The aerobic energy system is the body’s primary source of energy, and uses readily available oxygen to resynthesise ATP within cells. This is a great continuous source of energy but it is a bit slow, so can only be used during low to moderate intensity exercise. What do we class as low intensity exercise? Any exercise that is below your lactate threshold, typically around 70% of your max heart rate, and is relatively long in duration. In CrossFit terms, think 10k row, triathlon style events or long runs.
The anaerobic energy system plays a big role in most CrossFit workouts, and can be split into the lactic or glycolytic energy system and ATP-PC system. For the time being we will focus only on the lactic energy system. This energy system uses blood glucose, and glucose stored in muscle cells to resynthesise ATP through a process called glycolysis. No oxygen is required making ATP production much faster, however oxygen is required to remove the waste product of glycolysis – pyruvic acid. Oxygen reacts with pyruvic acid to again resynthesise ATP and provide more energy, a by product of this second reaction is lactic acid, a build up of which can significantly impair muscle function. So it is the job of oxygen to break down lactic acid and reduce the decrement in muscle function, easier said than done! As ATP is resynthesised faster through the lactic energy system it can fuel workouts that are performed at a much higher intensity than the aerobic energy system, again in CrossFit terms think Fran or Grace.
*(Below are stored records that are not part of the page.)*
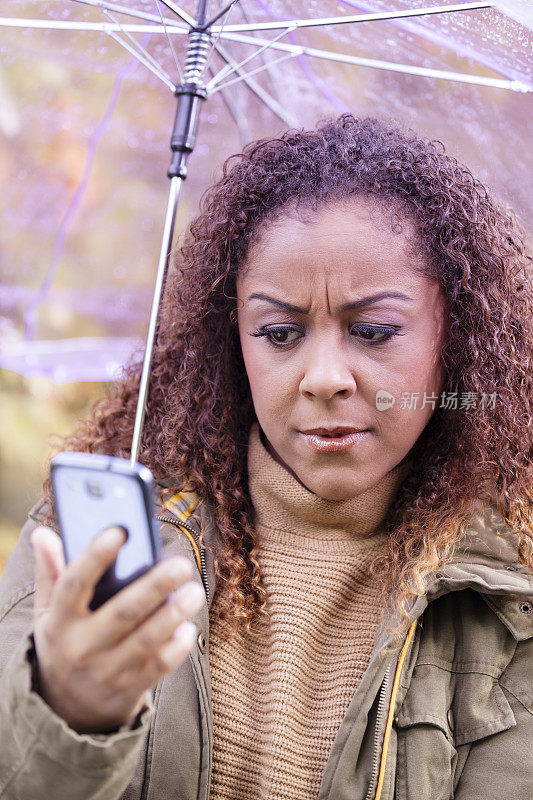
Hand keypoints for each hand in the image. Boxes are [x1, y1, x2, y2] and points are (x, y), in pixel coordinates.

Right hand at [30, 524, 204, 733]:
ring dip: (173, 614)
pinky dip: (177, 647)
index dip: (95, 557)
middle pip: (122, 612)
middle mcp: (81, 647)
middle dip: (155, 587)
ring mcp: (106, 670)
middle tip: (181, 564)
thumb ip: (50, 572)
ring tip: (194, 591)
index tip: (120, 531)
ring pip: (145, 640)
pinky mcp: (129, 687)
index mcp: (59, 621)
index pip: (73, 584)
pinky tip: (189, 627)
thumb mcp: (47, 613)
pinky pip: (158, 666)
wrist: (65, 709)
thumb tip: (42, 534)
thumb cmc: (63, 643)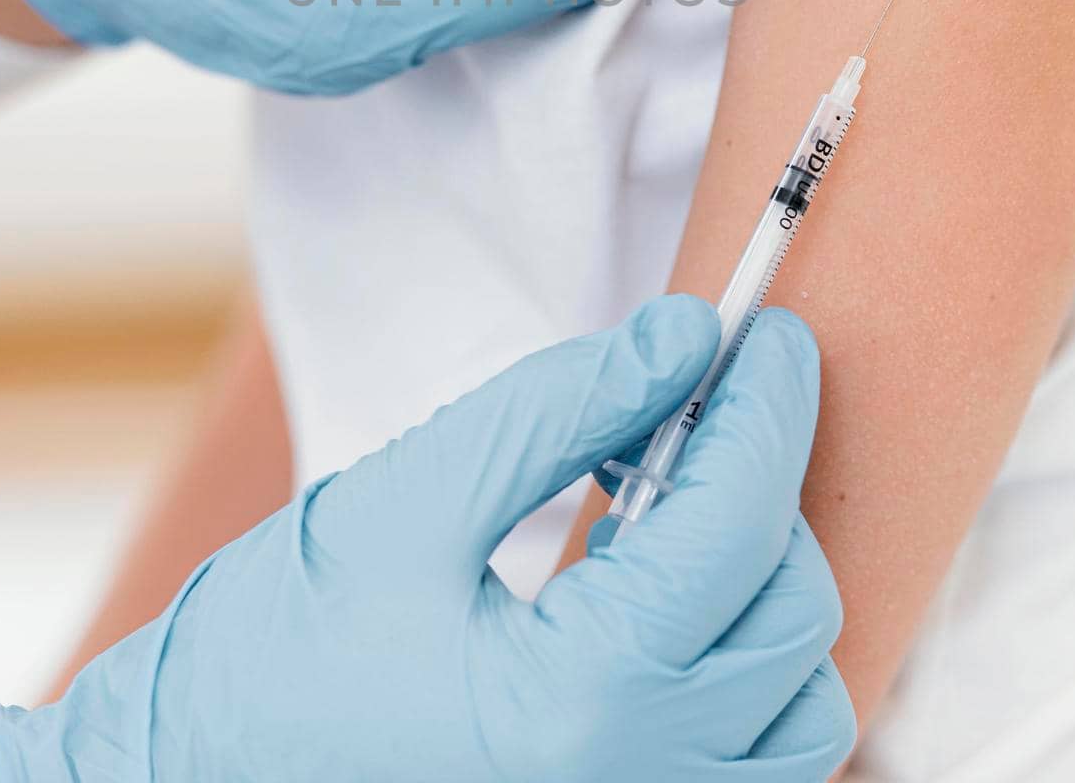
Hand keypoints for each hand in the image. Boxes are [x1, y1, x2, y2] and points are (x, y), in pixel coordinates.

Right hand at [0, 298, 853, 781]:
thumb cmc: (274, 651)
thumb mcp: (410, 499)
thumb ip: (558, 411)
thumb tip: (679, 340)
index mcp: (578, 705)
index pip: (733, 524)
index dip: (765, 408)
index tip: (767, 333)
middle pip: (790, 610)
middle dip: (762, 484)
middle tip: (691, 405)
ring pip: (800, 703)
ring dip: (761, 580)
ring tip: (662, 507)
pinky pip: (751, 758)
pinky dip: (740, 662)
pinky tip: (653, 594)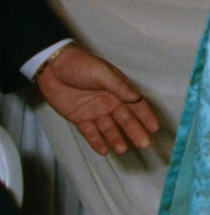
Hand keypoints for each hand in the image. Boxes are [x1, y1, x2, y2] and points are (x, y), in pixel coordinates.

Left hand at [35, 45, 159, 154]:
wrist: (52, 67)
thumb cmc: (80, 64)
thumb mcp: (101, 72)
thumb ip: (118, 86)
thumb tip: (136, 98)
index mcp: (118, 89)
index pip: (136, 105)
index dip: (146, 116)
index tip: (154, 128)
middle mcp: (110, 102)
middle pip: (125, 119)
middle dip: (134, 132)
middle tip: (143, 145)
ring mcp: (95, 111)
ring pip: (109, 128)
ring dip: (116, 139)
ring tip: (122, 150)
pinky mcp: (80, 119)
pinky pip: (90, 132)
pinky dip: (96, 141)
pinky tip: (103, 150)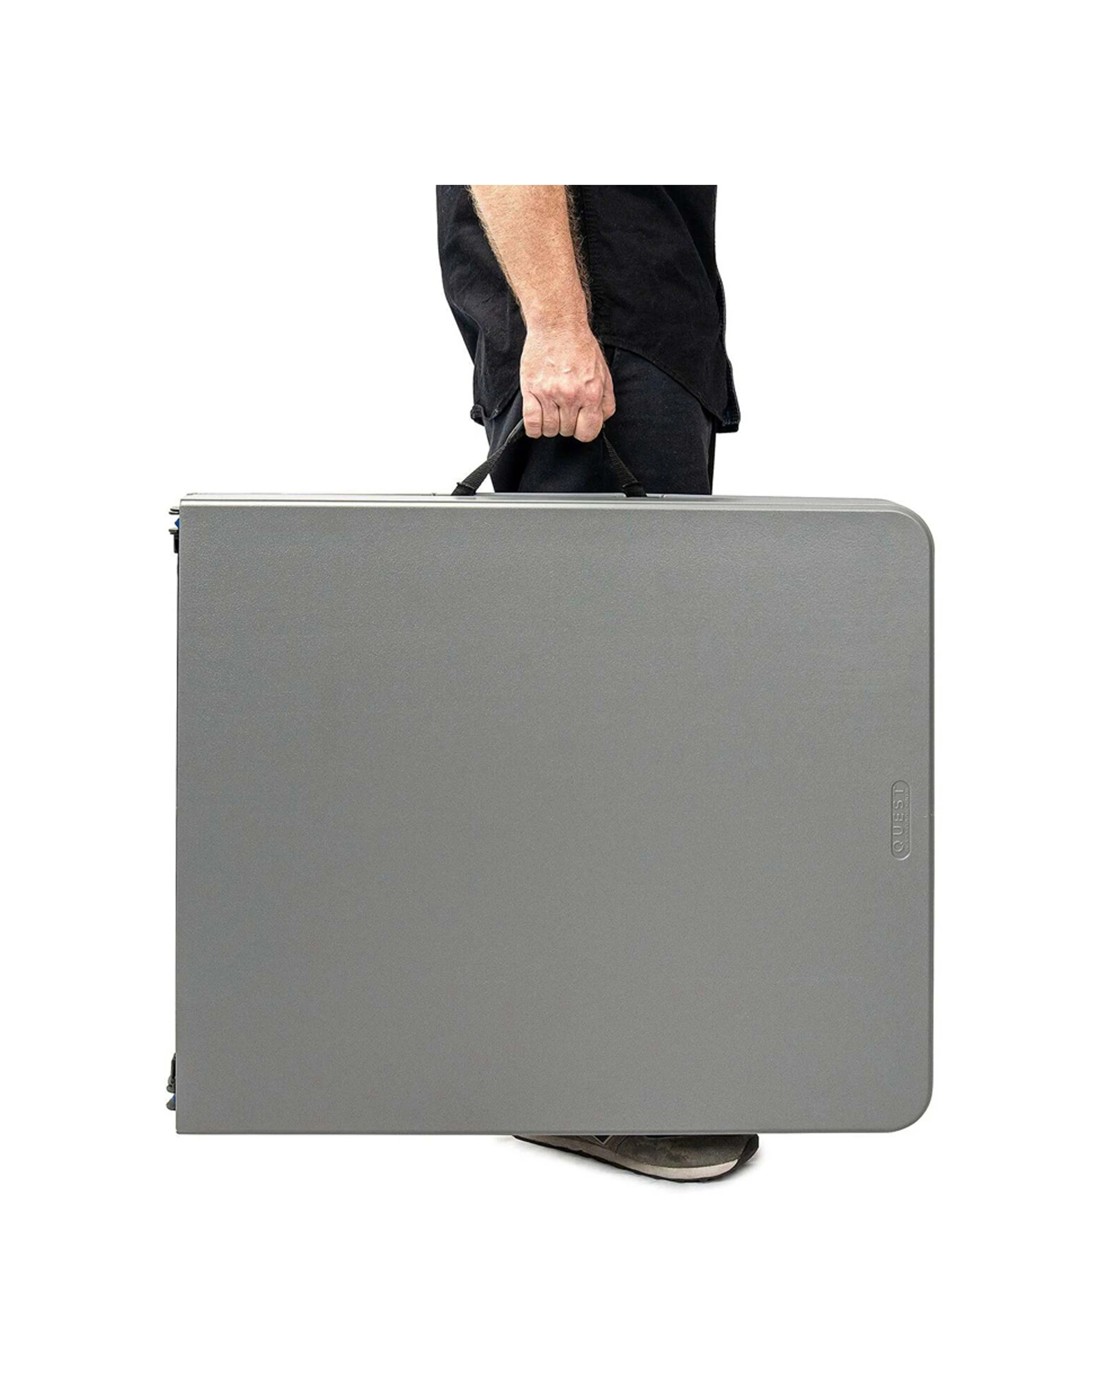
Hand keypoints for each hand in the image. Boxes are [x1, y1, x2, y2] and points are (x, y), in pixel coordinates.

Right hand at [519, 325, 615, 441]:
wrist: (557, 325)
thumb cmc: (580, 346)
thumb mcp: (603, 372)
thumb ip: (606, 399)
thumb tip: (601, 420)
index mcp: (591, 393)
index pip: (588, 432)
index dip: (584, 431)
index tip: (580, 424)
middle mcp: (571, 395)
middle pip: (567, 431)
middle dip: (567, 424)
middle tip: (565, 410)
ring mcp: (549, 394)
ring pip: (549, 430)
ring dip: (551, 425)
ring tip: (552, 411)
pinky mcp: (531, 390)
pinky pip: (531, 423)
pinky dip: (534, 428)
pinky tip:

Now it’s important not to think of these energy systems as stand-alone sources of energy. Your 15-minute AMRAP is too long to be performed using purely the lactic energy system, but your likely to be working at an intensity higher than 70% of you max heart rate. Energy systems are constantly interacting, as one becomes exhausted another takes over, therefore it is important not to focus solely on one or the other. To be a well-rounded CrossFit athlete you need to have well developed aerobic and anaerobic energy systems. Over the course of the next couple of articles we will first look at how to effectively develop each energy system, and then look at how we prioritise, integrate and maintain each energy system over the course of a season.